The second thought is that for orchestras currently in a music director search, it feels urgent to take a fresh look at the job description. Is it aligned with your mission and goals and what you want to achieve in the coming years? What should be included to position an incoming music director as a true civic leader? What responsibilities might be let go to allow them the space to flourish as citizen musicians? I don’t know what Jonathon Heyward’s job description looks like at the Baltimore Symphony Orchestra, but from the outside, one observes that he is not only a conductor of exquisite finesse and skill but also has an unusual opportunity to create new conversations and relationships with a majority Black community that will finally see themselves represented on stage.
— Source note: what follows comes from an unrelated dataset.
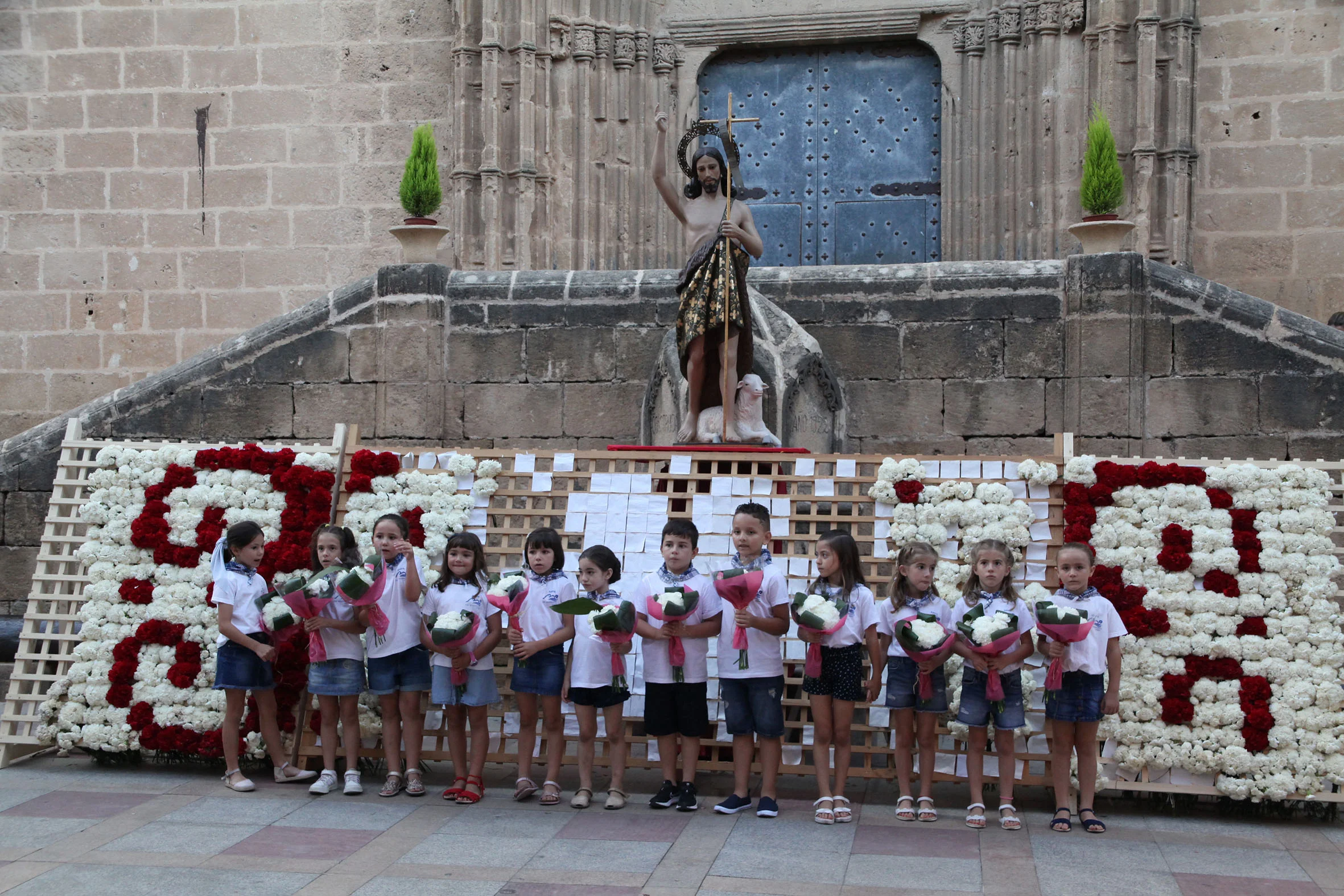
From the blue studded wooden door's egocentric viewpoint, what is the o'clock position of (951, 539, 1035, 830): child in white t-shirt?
The child in white t-shirt is roughly at 12 o'clock from the blue studded wooden door.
Another idea is to reconsider a variation of the “war room” approach made most famous by the Atlanta Symphony Orchestra. Esa-Pekka Salonen introduced a variant of this at the San Francisco Symphony with his diverse collective of Collaborative Partners, each one of whom brings a different perspective and lived experience to the table. I can imagine a scenario of a music director working alongside an Artistic Catalyst (like Daniel Bernard Roumain at the New Jersey Symphony) and an inventive popular programming conductor (like Sarah Hicks at the Minnesota Orchestra). That would be an indomitable trifecta that would excitingly erase boundaries between artistic planning, audience development, and community engagement (as I discussed in my June Symphony article Forward Together)—but only if creative control and leadership was willing to be genuinely shared (see my recent Symphony interview with Oskar Eustis).
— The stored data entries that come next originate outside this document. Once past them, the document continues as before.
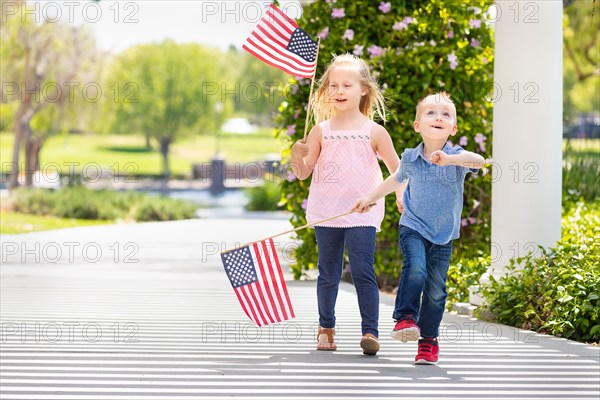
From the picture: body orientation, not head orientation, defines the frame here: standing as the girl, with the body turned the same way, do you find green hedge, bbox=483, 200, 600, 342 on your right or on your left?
on your left

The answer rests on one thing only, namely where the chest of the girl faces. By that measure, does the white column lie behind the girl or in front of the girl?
behind

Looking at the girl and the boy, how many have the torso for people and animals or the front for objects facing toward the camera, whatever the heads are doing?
2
Being a music director is hard. It takes courage to stand up every week in front of a large group of brilliant musicians and then lay yourself artistically bare with hundreds of audience members behind your back. Conductors suffer the slings and arrows of public criticism on a regular basis, and almost none of us knows what it feels like. We need our organizations to be led by courageous artists who bring intellectual capital, new ideas, and deep musical insight. But it’s critical that they also envision their role as lying in service to orchestras’ broader strategic needs.
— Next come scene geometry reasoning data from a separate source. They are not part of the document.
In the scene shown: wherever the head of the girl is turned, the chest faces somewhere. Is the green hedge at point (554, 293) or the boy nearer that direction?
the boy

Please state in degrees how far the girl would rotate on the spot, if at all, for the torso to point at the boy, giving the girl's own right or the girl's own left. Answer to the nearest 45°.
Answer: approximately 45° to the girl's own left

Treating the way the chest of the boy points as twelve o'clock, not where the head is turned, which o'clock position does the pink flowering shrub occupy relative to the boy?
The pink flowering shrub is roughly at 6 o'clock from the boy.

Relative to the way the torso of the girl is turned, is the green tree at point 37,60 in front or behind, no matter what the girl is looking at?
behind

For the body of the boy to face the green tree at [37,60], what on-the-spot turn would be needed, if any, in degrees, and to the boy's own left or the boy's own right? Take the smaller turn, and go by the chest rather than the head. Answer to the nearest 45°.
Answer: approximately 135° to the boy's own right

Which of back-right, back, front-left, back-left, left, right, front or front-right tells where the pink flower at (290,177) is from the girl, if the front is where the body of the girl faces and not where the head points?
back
We need our organizations to be led by courageous artists who bring intellectual capital, new ideas, and deep musical insight. But it’s critical that they also envision their role as in service to orchestras’ broader strategic needs.
A recent article about the New Haven Symphony Orchestra featured Music Director Alasdair Neale talking about his stimulating and diverse programming. Memorably, the article quotes Neale as saying that in making programming choices, a music director is beholden to themselves, to the audience, and to the orchestra—“with my own desires being lowest on that list.” That’s refreshing. I wish he had included community in that list, but the sentiment is nonetheless remarkable.
Personally, I’m always going to love watching videos of conductors on YouTube (a late-night addiction I willingly admit to), but it’s a sobering reality that few of the great artists of the past would be well equipped for the role of a music director working in America today. The door is open for us to redefine our understanding of the artistic leadership we need today.